Kyle Smith

Kyle Smith

Movies

Mark Wahlberg’s ‘Lone Survivor’ misses the target

If a movie in which every Navy SEAL but one dies violently can be a feature-length recruitment video, “Lone Survivor” is it. There hasn’t been this bizarre mixture of hooah and death since John Wayne hung up his combat boots.

If the title doesn’t give away the ending, the opening does: Mark Wahlberg, as SEAL Marcus Luttrell, who wrote the memoir upon which the film is based, describes his salvation from a bloody 2005 battle with the Taliban in Afghanistan in which all of his teammates (as well as a separate, hastily assembled group of would-be rescuers) were killed.

Writer-director Peter Berg, the “Friday Night Lights” creator (and evidently one of Hollywood’s more patriotic voices) is fascinated, maybe even a little awed, with the rigor and camaraderie of the famously skilled SEALs.
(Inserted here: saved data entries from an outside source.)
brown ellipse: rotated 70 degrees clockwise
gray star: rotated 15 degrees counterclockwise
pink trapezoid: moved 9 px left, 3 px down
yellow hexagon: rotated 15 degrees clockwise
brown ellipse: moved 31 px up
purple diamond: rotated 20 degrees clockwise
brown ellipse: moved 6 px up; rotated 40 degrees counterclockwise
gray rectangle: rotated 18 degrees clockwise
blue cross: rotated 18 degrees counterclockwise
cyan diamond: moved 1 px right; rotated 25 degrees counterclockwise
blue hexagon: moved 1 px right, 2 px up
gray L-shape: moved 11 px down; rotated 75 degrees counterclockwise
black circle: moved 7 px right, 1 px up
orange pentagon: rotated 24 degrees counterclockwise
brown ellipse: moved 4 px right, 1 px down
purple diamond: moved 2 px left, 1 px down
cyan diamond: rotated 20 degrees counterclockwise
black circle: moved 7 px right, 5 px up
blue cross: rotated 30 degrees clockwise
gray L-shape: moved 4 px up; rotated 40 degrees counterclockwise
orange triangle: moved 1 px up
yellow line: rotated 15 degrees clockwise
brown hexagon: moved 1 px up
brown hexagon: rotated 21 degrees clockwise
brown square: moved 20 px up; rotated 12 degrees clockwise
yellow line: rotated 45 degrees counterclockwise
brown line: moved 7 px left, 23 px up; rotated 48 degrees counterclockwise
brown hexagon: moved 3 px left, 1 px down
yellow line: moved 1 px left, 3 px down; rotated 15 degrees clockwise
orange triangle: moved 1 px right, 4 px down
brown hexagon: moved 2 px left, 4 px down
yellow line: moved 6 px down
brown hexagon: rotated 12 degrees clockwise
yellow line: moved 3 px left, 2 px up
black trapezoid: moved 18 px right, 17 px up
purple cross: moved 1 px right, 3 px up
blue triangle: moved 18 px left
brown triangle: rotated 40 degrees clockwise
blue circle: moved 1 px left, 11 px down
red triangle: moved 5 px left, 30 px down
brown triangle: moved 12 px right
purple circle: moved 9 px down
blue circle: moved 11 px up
A training-camp sequence emphasizes agony and brotherhood in equal measure, and the takeaway from the film is that the latter is well worth the former. Put me down as not quite convinced.

Luttrell and squadmates Michael Murphy (Taylor Kitsch), Danny Dietz (Emile Hirsch) and Matt “Axe” Axelson (Ben Foster) are sent into the mountains on a mission to assassinate a Taliban leader. Instead, they are surprised by shepherds, which leaves them the seeming only options of killing these civilians or letting them go and risk having their cover blown to the enemy. The shepherds yield clues that they might be informers.

The most disturbing element of Berg’s script is that he seems to think the former course would have been the wiser one: Troops should waste any civilian who might be with the bad guys. War is messy, but it’s also not an excuse for wanton slaughter.

The rest of the movie is one bloody, horrible (but macho) killing scene after another, and right to the end the boys keep joshing and joking and lobbing one-liners in a way that sounds much more like a Hollywood screenwriter with his feet on the desk than men facing their mortality. Nor does the legendary fitness of the SEALs really come into play: The brawniest physique won’t save you when you’re bounding backwards down a mountain, your helmetless head getting slammed into a tree trunk.

Berg does convey a sense of what it must have been like for those men to fight and die on that mountain — the intensity, the determination, the desolation. The visuals are gripping, the sound effects magnificent.

But to what end? This is a movie about an irrelevant skirmish that ended in near-total catastrophe, during a war we are not winning. The nearest analogue I could think of was “Black Hawk Down,” but Ridley Scott’s dirge didn’t affect the larkish tone of Berg’s, in which every man seems to think he’s in a merry adventure. Pull back a bit from the jingoism and it’s hard to see what was purchased with so much brave young blood.